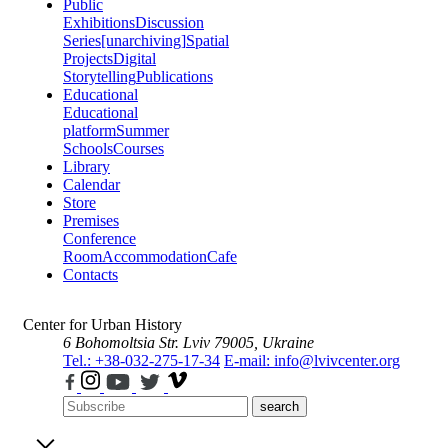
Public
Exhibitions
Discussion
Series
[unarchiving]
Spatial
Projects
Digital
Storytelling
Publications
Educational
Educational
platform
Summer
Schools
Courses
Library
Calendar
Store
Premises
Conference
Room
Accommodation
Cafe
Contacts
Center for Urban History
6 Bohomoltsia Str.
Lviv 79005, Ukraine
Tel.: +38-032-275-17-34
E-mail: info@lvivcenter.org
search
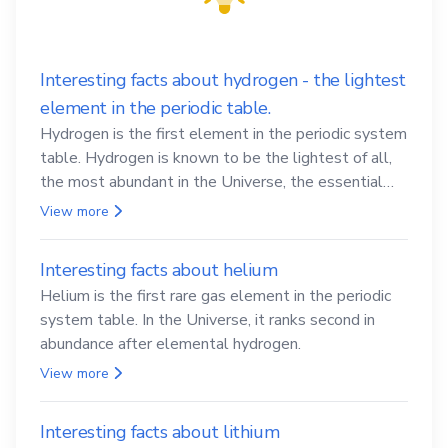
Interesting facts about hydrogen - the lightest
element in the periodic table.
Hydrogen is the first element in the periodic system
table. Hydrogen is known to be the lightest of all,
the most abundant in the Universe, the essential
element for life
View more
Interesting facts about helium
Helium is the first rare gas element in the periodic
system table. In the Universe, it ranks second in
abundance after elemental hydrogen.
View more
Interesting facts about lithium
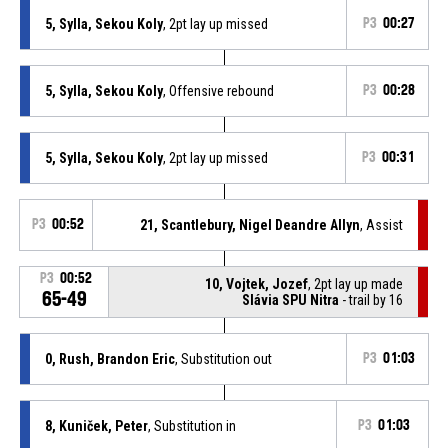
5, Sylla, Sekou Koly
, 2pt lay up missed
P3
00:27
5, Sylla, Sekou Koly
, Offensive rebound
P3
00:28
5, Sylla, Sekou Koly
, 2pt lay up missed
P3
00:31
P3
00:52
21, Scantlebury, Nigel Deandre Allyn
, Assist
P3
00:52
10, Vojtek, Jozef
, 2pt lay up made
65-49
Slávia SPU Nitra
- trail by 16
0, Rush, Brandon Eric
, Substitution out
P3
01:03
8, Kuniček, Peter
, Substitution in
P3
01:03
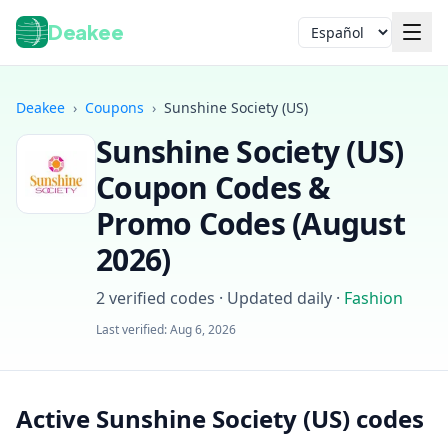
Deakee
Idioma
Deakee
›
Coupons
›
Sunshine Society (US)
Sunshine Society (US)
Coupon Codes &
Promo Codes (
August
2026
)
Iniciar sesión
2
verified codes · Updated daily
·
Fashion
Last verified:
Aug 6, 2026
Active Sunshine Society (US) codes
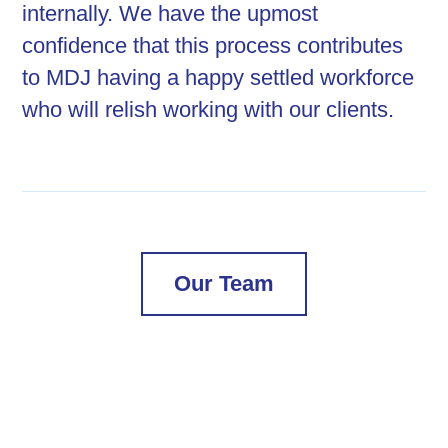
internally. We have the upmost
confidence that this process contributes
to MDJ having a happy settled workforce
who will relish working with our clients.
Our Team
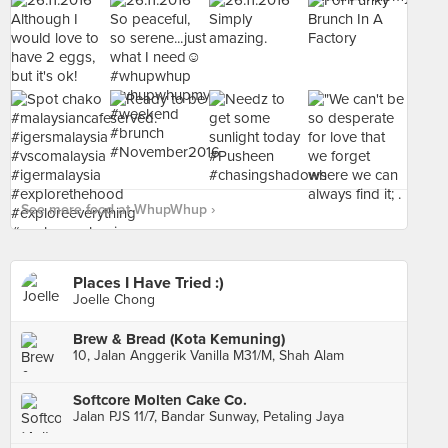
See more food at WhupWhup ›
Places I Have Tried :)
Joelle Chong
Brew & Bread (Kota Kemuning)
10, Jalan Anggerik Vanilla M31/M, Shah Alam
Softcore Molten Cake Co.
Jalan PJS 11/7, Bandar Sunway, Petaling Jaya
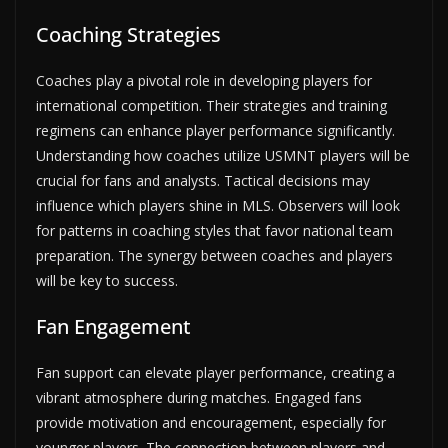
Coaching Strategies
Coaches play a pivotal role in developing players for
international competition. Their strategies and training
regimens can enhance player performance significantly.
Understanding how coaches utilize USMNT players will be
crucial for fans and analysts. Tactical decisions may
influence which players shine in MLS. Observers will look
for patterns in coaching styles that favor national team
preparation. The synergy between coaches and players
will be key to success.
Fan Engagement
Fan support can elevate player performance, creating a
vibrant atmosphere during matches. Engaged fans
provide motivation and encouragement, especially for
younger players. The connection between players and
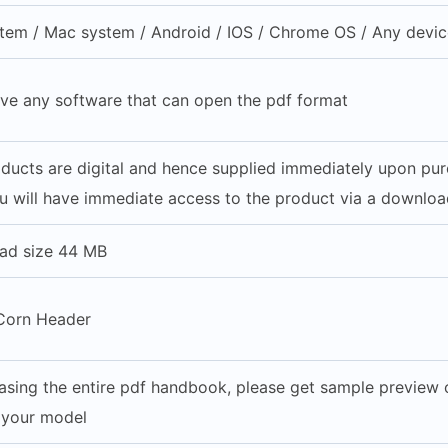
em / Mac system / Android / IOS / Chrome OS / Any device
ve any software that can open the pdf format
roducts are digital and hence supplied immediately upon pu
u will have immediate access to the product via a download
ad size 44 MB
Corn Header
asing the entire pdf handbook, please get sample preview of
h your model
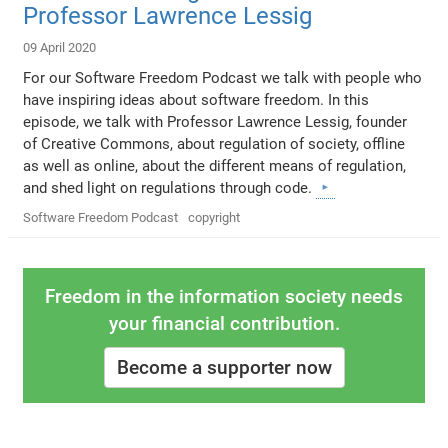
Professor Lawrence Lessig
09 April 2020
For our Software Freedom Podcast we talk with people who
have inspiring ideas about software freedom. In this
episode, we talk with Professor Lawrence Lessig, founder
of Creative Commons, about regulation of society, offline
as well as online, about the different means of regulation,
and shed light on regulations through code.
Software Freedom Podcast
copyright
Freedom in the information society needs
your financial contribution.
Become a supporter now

● **EXERCISE DESCRIPTION**:
Copy out the text from all of the material above word for word, line by line. Leave the pictures out of your answer.

● **WRITTEN ANSWER**:
Public
Exhibitions
Discussion
Series
[unarchiving]
Spatial
Projects
Digital
Storytelling
Publications
Educational
Educational
platform
Summer
Schools
Courses
Library
Calendar
Store
Premises
Conference
Room
Accommodation
Cafe
Contacts
Center for Urban History
6 Bohomoltsia Str.
Lviv 79005, Ukraine
Tel.: +38-032-275-17-34
E-mail: info@lvivcenter.org
search
Interesting facts about hydrogen - the lightest
element in the periodic table.
Hydrogen is the first element in the periodic system
table. Hydrogen is known to be the lightest of all,
the most abundant in the Universe, the essential
element for life
View more
Interesting facts about helium
Helium is the first rare gas element in the periodic
system table. In the Universe, it ranks second in
abundance after elemental hydrogen.
View more
Interesting facts about lithium
5, Sylla, Sekou Koly
, 2pt lay up missed
P3
00:27
5, Sylla, Sekou Koly
, Offensive rebound
P3
00:28
5, Sylla, Sekou Koly
, 2pt lay up missed
P3
00:31
P3
00:52
21, Scantlebury, Nigel Deandre Allyn
, Assist
P3
00:52
10, Vojtek, Jozef
, 2pt lay up made
65-49
Slávia SPU Nitra
- trail by 16
0, Rush, Brandon Eric
, Substitution out
P3
01:03
8, Kuniček, Peter
, Substitution in
P3
01:03
Deakee
Idioma
Deakee
›
Coupons
›
Sunshine Society (US)
Sunshine Society (US)
Coupon Codes &
Promo Codes (
August
2026
)
Iniciar sesión
2
verified codes · Updated daily
·
Fashion
Last verified:
Aug 6, 2026
Active Sunshine Society (US) codes
internally. We have the upmost
confidence that this process contributes
to MDJ having a happy settled workforce
who will relish working with our clients.
Our Team
See more food at WhupWhup ›
Places I Have Tried :)
Joelle Chong
Brew & Bread (Kota Kemuning)
10, Jalan Anggerik Vanilla M31/M, Shah Alam
Softcore Molten Cake Co.
Jalan PJS 11/7, Bandar Sunway, Petaling Jaya
Coaching Strategies
Coaches play a pivotal role in developing players for
international competition. Their strategies and training
regimens can enhance player performance significantly.
Understanding how coaches utilize USMNT players will be
crucial for fans and analysts. Tactical decisions may
influence which players shine in MLS. Observers will look
for patterns in coaching styles that favor national team
preparation. The synergy between coaches and players
will be key to success.
Fan Engagement
Fan support can elevate player performance, creating a
vibrant atmosphere during matches. Engaged fans
provide motivation and encouragement, especially for
younger players. The connection between players and
em / Mac system / Android / IOS / Chrome OS / Any device
ve any software that can open the pdf format
roducts are digital and hence supplied immediately upon pu
u will have immediate access to the product via a download
ad size 44 MB
Corn Header
asing the entire pdf handbook, please get sample preview of
h your model
Professor Lawrence Lessig
09 April 2020
For our Software Freedom Podcast we talk with people who
have inspiring ideas about software freedom. In this
episode, we talk with Professor Lawrence Lessig, founder
of Creative Commons, about regulation of society, offline
as well as online, about the different means of regulation,
and shed light on regulations through code.
Software Freedom Podcast
copyright
Freedom in the information society needs
your financial contribution.
Become a supporter now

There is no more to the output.